The girl took her teacher’s words to heart for two years later, at the age of 14 she garnered recognition within India and across borders as the ‘youngest female dholi’ or ‘the Dhol girl of India’.
This is Jahan Geet Singh.
Born to Harcharan Singh, a judicial officer and Parminder Kaur in Chandigarh, Jahan has always chosen unconventional paths. No wonder that her parents changed her surname to Singh from Kaur!
“Within the Sikh community, it is common for young men to adopt ‘Singh’ which stands for lion, and women to adopt Kaur which means a princess. When I was growing up, my parents told me I was no less than a son, so instead of calling me Jahan Geet Kaur, they called me Jahan Geet Singh.”
Thanks to her parents and their progressive upbringing, Jahan was always encouraged to test her strengths, chase her dreams, and not shy away from anything traditionally considered a part of the male bastion.
This was perhaps one of the reasons when a 12-year-old Jahan walked up to her parents asking them if she could learn to play the dhol, they were neither surprised nor opposed to the idea. Instead, they told her, ‘Why not? Do it.’

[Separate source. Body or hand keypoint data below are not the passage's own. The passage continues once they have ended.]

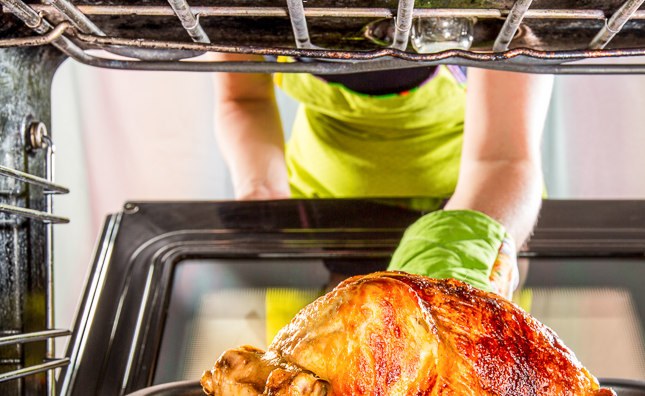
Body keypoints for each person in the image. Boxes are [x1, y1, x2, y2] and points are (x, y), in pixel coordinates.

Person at [213, 57, 553, 299]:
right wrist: (262, 191)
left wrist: (455, 278)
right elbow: (244, 97)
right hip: (318, 212)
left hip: (477, 211)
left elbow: (504, 158)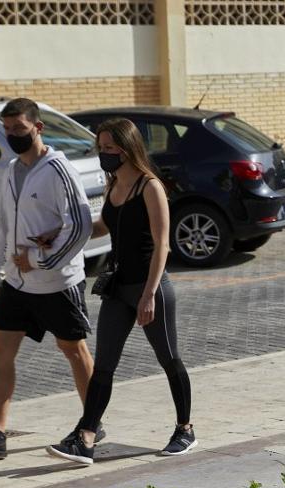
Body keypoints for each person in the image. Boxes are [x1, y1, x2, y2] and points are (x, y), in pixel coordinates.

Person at [0, 97, 98, 459]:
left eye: (19, 129)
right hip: (16, 285)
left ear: (38, 127)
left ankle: (93, 421)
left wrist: (39, 260)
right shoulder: (11, 170)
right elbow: (5, 227)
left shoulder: (59, 169)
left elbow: (79, 226)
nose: (13, 135)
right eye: (7, 130)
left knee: (73, 350)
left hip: (57, 284)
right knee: (1, 349)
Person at [47, 117, 194, 465]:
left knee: (169, 358)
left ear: (128, 149)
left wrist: (149, 294)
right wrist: (63, 234)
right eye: (101, 148)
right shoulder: (114, 184)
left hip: (150, 288)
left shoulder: (150, 186)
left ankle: (185, 428)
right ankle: (85, 435)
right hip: (118, 287)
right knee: (104, 365)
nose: (104, 154)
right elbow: (104, 225)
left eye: (111, 149)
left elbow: (162, 246)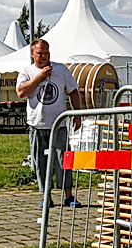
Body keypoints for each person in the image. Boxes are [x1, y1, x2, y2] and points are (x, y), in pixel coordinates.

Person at [16, 39, 83, 208]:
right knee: (40, 163)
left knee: (63, 161)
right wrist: (40, 77)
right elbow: (21, 92)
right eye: (40, 53)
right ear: (33, 54)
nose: (44, 56)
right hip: (36, 125)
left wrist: (77, 114)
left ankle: (69, 195)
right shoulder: (26, 71)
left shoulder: (61, 70)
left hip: (58, 124)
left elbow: (73, 91)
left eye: (46, 53)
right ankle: (46, 196)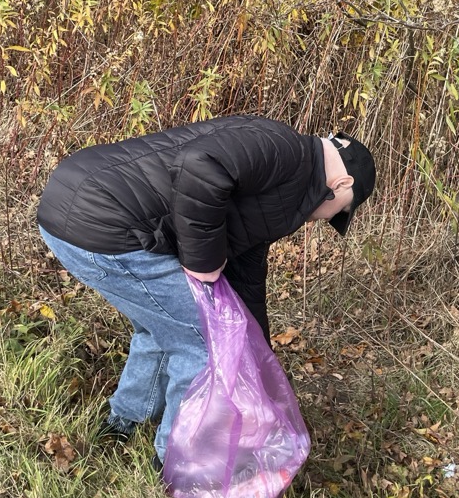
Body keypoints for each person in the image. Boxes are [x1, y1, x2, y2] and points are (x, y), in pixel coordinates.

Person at [36, 115, 376, 467]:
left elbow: (247, 275)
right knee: (205, 343)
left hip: (72, 206)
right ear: (342, 183)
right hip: (101, 221)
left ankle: (125, 420)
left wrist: (260, 357)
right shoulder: (286, 151)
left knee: (165, 325)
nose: (324, 219)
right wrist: (203, 260)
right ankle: (175, 460)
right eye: (339, 211)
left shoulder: (288, 179)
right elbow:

The eight kg dhol that Jahan picked up at the tender age of 12 has become a part of her identity. Now at 21, the young woman, pursuing Law from the Panjab University, has given hundreds of live performances across India and abroad. She even debuted on TV channels and has won an impressive line-up of awards, including ones at the state-level.
Her videos have garnered millions of views and she has over two lakh followers on social media too!
Today, wherever her parents go, they are known as the Dhol Girl’s parents.
When asked how the inclination to play dhol began, she says, “I grew up rooted deep into Punjabi culture, where no festive celebrations were complete without a dhol. Even at a time when most of my friends preferred western instruments such as a guitar or a Casio over a sitar or a harmonium, I was inclined to the dhol. I still remember how at a family function, I was awed by one of my cousins playing the instrument. And all I could think about was—I want to learn this.”
Until then, Jahan had never thought she was breaking stereotypes. Yes, she had always seen men play the dhol. But she thought, perhaps some women played too, just that she never had the opportunity to come across them. It was only a matter of time until she realised that her request made people’s heads turn and speak in hushed whispers.
I struggled a lot to find a teacher. Every time I approached people for guidance, their initial question to me would be, ‘Kisne sikhni hai?’ (Who wants to learn it?) they would roll their eyes when I said I would be the student. They would say things like, ‘Why would a girl want to play dhol? Girls don’t play dhol? Don’t you have any shame? Do something else.”
Hope came in the form of Sardar Kartar Singh. A father of four daughters himself, when Jahan first asked him to teach her, he paused. He thought to himself, ‘If my daughters asked something of me, I would never refuse.’ So he declared me his eldest daughter and became my mentor.”
Almost two to three hours a day, after school, 12-year-old Jahan would walk on the boundaries of open fields, playing the dhol out loud.
Right from day one, Jahan, unlike other students, began with the big-sized traditional dhol.
“I continue to play the same one, and intend to use it forever,” says the determined girl.
The challenges were many. The instrument was heavy and difficult to carry for the young girl because it required immense upper body strength.
“My teacher would tell me, ‘When you play the dhol for an hour, you do double the upper body exercise that you would in the gym. Because when you have to make someone dance to your beat, you have to put in double the energy.’ So often my hands would get tired, my shoulders would ache. My hands would bleed and have bruises all over them. I started slow, where I would put the dhol on the ground and learn, then put it on a chair, eventually I decided to pick it up and play it as I moved.”
And regardless to say, the efforts have paid off.
Recollecting her first performance at a youth festival, she adds, “When I first walked on to the stage, no one in the audience expected me to actually play the dhol. They thought I would just act or dance for a bit and keep the dhol down. They were amazed and the response was phenomenal.”
Despite the media attention that the youngster has garnered, she continues to stay grounded, keeps promoting the traditional instrument and its heritage and inspire other young girls and women to break glass ceilings.
In her final message, she says, “No activity, hobby or profession is exclusively for men or women. The first step to teach our kids that is to start treating our boys and girls equally. We need to teach our boys to be just as gentle and kind as girls are, and our girls to be just as bold and outgoing as boys. If I stopped believing in myself, the dhol girl wouldn’t exist. And so, as women and young girls, we have to start considering ourselves ‘equals’ and start believing in ourselves. Then, we will be unstoppable.”